Türk gibi düşünen tek kurum olan Türk Silahlı Kuvvetleri, Mustafa Muğlalı Paşa’nın naaşını Devlet Mezarlığına naklettirdi ve kahraman Türk komutanlarının heykellerinin yer aldığı Genelkurmay bahçesindeki Ölmezler Yolu’na O’nun heykelini diktirdi. Bu uygulamaların kararı 28 Şubat MGK toplantısında alınmıştır. Türk Silahlı Kuvvetleri böyle önemli bir günde Muğlalı Paşa’nın itibarının iâde edilmesini sağlayarak topluma bir mesaj vermiş oldu…
Bugün karşı karşıya olduğumuz bölücülük belasının en güçlü tohumları, belki de Mustafa Muğlalı Paşa’nın yargılaması ile atılmıştır.
Ahmet Arif denen şair bozuntusu bu 33 eşkıya için “33 kurşun” şiirini yazarken, biz Mustafa Muğlalı Paşa için destanlar yazamamışsak, hatta adını dahi bilmiyorsak O’na karşı borçlu değil miyiz?
Tam bir Kuva-yı Milliyeci, tam bir Cumhuriyetçi, tam bir vatansever olan Türk kahramanı, Mustafa Muğlalı Paşa’nın mekânı cennet olsun.

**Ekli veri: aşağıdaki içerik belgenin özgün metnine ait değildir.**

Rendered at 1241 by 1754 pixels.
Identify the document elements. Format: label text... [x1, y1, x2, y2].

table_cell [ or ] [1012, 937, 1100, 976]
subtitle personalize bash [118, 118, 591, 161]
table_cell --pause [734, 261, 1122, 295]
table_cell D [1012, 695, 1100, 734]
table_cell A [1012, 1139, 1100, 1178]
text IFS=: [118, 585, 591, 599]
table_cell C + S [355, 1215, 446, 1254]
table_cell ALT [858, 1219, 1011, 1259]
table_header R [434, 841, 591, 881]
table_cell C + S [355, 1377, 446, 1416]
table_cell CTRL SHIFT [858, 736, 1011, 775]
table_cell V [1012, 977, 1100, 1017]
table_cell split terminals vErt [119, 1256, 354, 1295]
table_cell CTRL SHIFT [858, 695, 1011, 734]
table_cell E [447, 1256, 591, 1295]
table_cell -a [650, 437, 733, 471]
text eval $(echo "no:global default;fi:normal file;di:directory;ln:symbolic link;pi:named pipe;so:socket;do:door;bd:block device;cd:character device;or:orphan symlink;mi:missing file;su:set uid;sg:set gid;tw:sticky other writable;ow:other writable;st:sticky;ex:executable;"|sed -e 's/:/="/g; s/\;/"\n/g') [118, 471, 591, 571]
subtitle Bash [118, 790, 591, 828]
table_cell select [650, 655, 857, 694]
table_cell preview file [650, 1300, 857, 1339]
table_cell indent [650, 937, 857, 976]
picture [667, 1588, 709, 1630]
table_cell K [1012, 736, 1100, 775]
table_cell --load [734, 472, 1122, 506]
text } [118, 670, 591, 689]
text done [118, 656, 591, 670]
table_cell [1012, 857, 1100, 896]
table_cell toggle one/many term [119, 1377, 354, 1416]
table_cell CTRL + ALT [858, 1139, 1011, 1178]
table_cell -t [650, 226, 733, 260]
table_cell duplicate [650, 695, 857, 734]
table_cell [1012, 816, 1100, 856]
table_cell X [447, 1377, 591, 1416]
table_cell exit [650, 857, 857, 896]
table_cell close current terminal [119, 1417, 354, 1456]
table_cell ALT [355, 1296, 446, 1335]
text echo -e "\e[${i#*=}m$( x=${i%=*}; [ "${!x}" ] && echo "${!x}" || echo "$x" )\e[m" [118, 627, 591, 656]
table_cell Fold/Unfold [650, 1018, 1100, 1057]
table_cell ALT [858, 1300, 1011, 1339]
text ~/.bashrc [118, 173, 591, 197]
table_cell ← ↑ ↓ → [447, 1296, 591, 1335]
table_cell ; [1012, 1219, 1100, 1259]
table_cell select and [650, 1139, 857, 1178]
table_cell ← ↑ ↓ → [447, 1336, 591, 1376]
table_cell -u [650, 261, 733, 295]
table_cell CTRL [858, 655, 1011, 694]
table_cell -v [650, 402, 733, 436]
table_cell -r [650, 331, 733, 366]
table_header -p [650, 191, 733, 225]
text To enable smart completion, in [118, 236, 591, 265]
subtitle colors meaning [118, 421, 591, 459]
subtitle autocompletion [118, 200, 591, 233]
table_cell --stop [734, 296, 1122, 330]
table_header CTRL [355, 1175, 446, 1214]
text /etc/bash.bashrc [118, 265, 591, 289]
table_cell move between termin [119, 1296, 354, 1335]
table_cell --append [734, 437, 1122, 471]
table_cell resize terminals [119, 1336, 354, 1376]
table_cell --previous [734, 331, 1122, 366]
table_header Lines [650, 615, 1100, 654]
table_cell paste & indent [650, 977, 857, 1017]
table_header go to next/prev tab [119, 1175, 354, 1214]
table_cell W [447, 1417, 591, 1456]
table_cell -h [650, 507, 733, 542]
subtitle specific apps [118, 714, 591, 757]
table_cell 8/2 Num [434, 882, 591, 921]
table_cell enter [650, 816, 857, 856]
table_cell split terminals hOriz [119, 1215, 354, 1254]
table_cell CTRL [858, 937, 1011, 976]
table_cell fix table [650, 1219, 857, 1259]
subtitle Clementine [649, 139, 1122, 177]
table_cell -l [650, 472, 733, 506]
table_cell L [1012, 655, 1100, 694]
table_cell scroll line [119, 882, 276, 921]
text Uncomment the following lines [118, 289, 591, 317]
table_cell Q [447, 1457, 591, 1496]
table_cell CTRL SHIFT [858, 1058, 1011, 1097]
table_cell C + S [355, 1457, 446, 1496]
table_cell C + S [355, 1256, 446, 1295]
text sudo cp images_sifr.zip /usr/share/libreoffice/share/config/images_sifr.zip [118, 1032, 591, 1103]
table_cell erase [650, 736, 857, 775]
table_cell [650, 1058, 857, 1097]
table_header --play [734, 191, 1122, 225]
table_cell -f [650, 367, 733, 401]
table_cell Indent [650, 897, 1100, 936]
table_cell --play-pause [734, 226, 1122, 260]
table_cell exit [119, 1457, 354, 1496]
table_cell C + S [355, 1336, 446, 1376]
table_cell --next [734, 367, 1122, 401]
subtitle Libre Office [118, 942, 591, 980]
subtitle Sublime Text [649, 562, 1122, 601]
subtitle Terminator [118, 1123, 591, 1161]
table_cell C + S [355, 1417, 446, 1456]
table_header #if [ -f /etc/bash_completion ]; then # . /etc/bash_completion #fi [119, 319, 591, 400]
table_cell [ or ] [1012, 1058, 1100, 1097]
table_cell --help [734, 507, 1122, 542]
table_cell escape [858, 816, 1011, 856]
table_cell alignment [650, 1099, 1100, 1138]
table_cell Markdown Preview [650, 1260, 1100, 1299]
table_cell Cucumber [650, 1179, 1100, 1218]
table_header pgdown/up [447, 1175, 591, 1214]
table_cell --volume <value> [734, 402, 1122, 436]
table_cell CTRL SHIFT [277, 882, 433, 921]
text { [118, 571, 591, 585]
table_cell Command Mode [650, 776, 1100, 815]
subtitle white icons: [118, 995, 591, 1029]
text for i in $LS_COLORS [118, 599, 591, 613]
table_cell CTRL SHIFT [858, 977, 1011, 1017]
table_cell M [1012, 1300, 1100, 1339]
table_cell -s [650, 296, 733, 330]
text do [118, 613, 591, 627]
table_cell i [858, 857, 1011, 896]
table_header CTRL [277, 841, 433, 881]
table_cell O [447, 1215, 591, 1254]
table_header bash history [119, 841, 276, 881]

Allah rahmet eylesin..
Ve gün bugündür; Paşalarımız, hala nedüğü belirsiz hainler tarafından, kurulan özel mahkemelerde pkk yardıkçısı, amerikan piyonları olan gizli tanıklar sayesinde SİLİVRİ cezaevlerinde yıllarca mahkum edildiler. Paralel yapı ve dava adamlarının el ele verip, TÜRK SİLAHLI KUVVETLERİ Komutanlarının kahrından ölmelerine sebep verenleri unutma. TÜRK uyanamadın, bari silkelen bu hainleri tanı ve seni boyunduruk altına almış olanları unutma.